Have you ever taught a class or a workshop (on writing or anything else) and felt you received as much as you gave?


Susan said...

Great post, Annette. You are so right. I was lucky enough to learn from my students for 44 years. It’s a two-way street.

Kait said...

Wonderful post, Annette. I have cut and pasted and put in my plotting file for future reference.
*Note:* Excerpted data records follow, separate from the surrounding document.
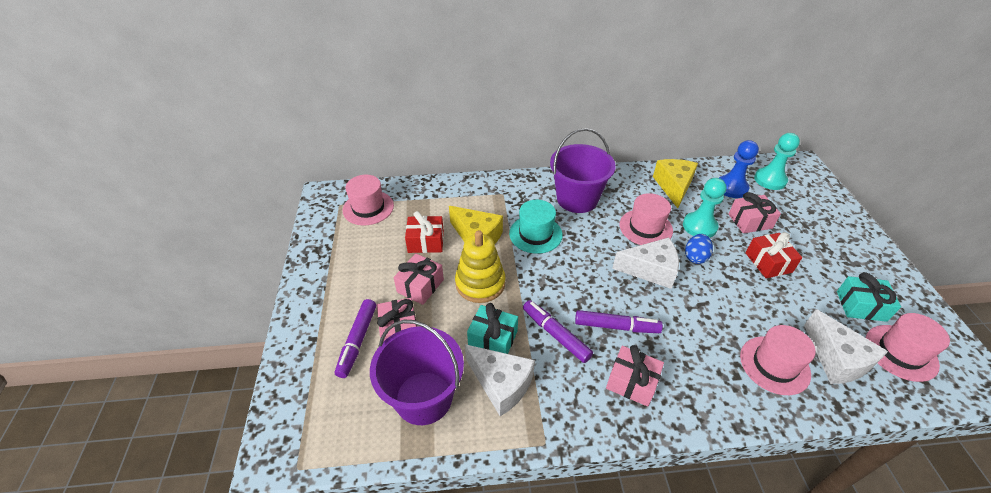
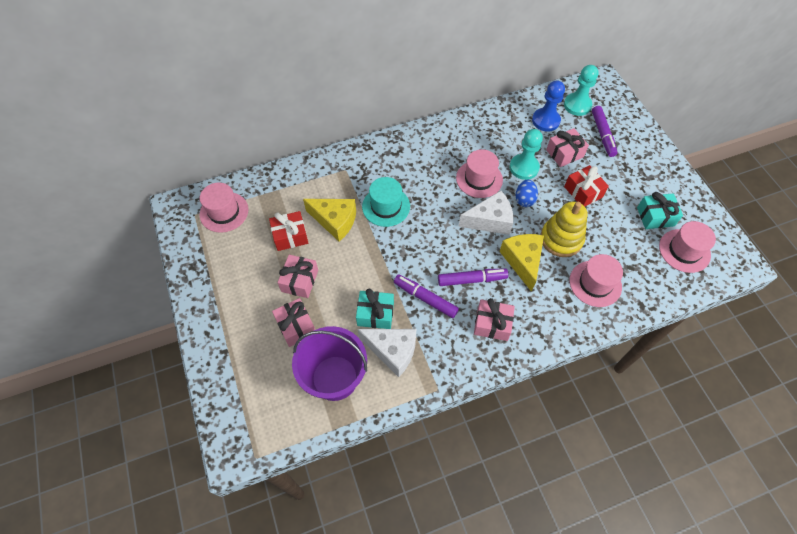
camera: 15 degrees left, 15 degrees up
purple marker [335,299,376,378] -> purple marker moved to [592,106,618,157]
yellow stacking toy [455,230,505,303] -> yellow stacking toy moved to [540,202,587,257]
purple bucket [550,128,616,213] -> none
yellow cheese [653,159,698,208] -> yellow cheese moved to [499,234,544,292]
white cheese [804,309,888,384] -> none

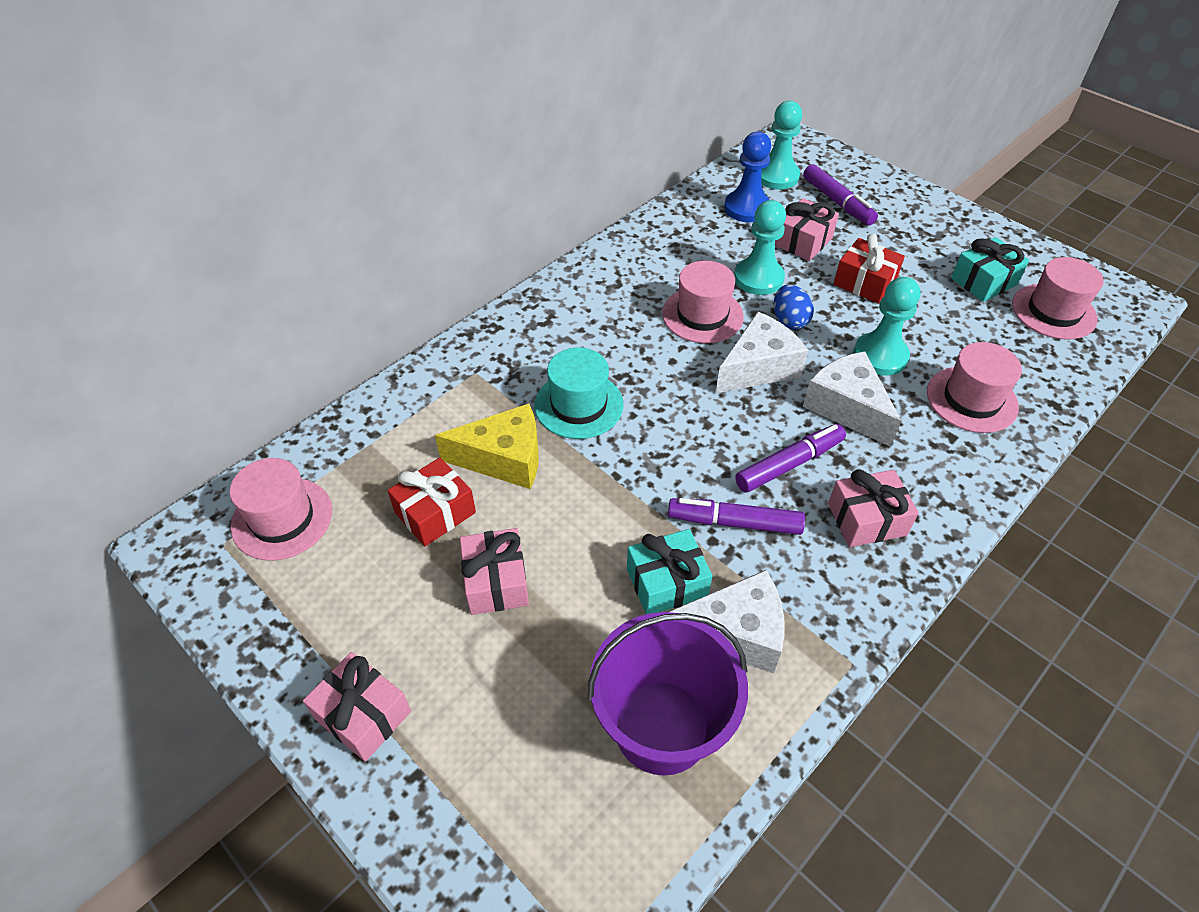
camera: 25 degrees left, 10 degrees down
pink gift [272,298,315,347] -> pink gift moved to [303,652,411,762]
yellow cheese [499,234,544,292] -> white cheese [803,351,901,447]
yellow stacking toy [540,202,587,257] -> turquoise pawn [853,277,920,376]

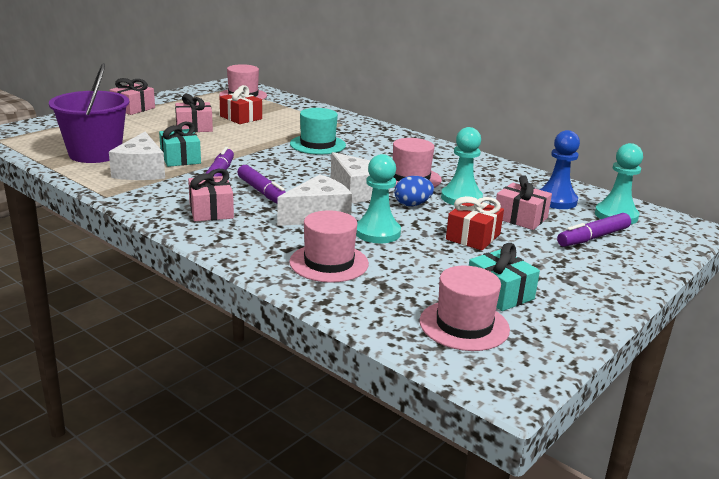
camera: 85 degrees right, 25 degrees down
yellow cheese [435,404,539,489] -> none

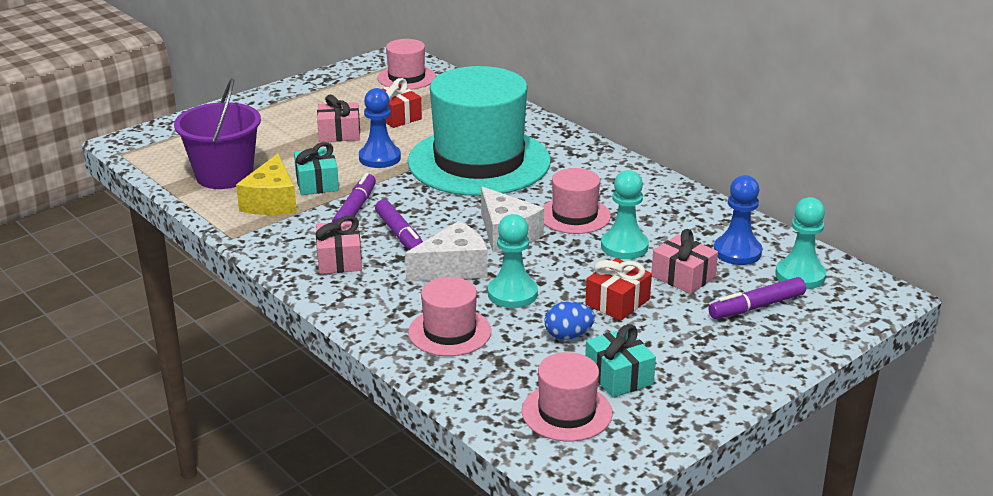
camera: 10 degrees right, 5 degrees up
white cheese [109,132,165,180] -> yellow cheese [236,154,297,215]
pink gift [110,78,155,115] -> none
turquoise hat [290,108,346,154] -> turquoise hat [408,66,551,196], size x2.15
blue egg [394,176,434,206] -> blue egg moved to [544,301,595,340]
none -> blue pawn [359,88,401,168]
I've not taught writing classes, but I did teach scuba diving - and yes, as Susan says, it's a two way street. Keep us informed of your classes. I know I'd love to take one.

Annette said...

Susan, it's definitely a two-way street.

Thank you, Kait. I don't have anything else lined up right now, but I'll keep you posted.

KM Rockwood said...

If my students over the years have learned as much from me as I have from them, I would be pleased.

Annette said...

I hear you, KM!

Charlie Jones said...

As a student of Annette's in the recent class, what I learned from her was to never forget the other characters in your story. Let them have a backstory and motivations just like the main character. The other characters should be working just as hard in the backwaters of your story as the main character is in the foreground. Thanks again, Annette. I promise I'll never take a secondary character for granted again.

Annette said...

Awwww... Thank you, Charlie! Your writing is so clean and intriguing, I feel I've shortchanged you because I've had so little to "critique" with your assignments. I'm glad you found the course helpful.

Grace Koshida said...

Interesting post, Annette!

I am not a writer but I did teach some graduate courses while I was an adjunct faculty member at the University of Toronto. I was considered an expert in my field (climate change research) but had no training from my employer (federal government) on how to develop course materials and teach in an academic setting. I had done plenty of (short) scientific presentations but that was to my peers. It was a steep learning curve and challenge to develop enough material for an entire semester and to keep graduate students engaged and interested! But I really enjoyed it. And you are's weird how many references and facts I had to dig up from my own past work that I had forgotten about.

Your students are lucky to have you!

Annette said...

Thank you, Grace!

And you are so right about developing material. I've said in the past that if there's a topic I want to learn about but can't find a course or workshop on it, I create one of my own just so I can do the research for the class.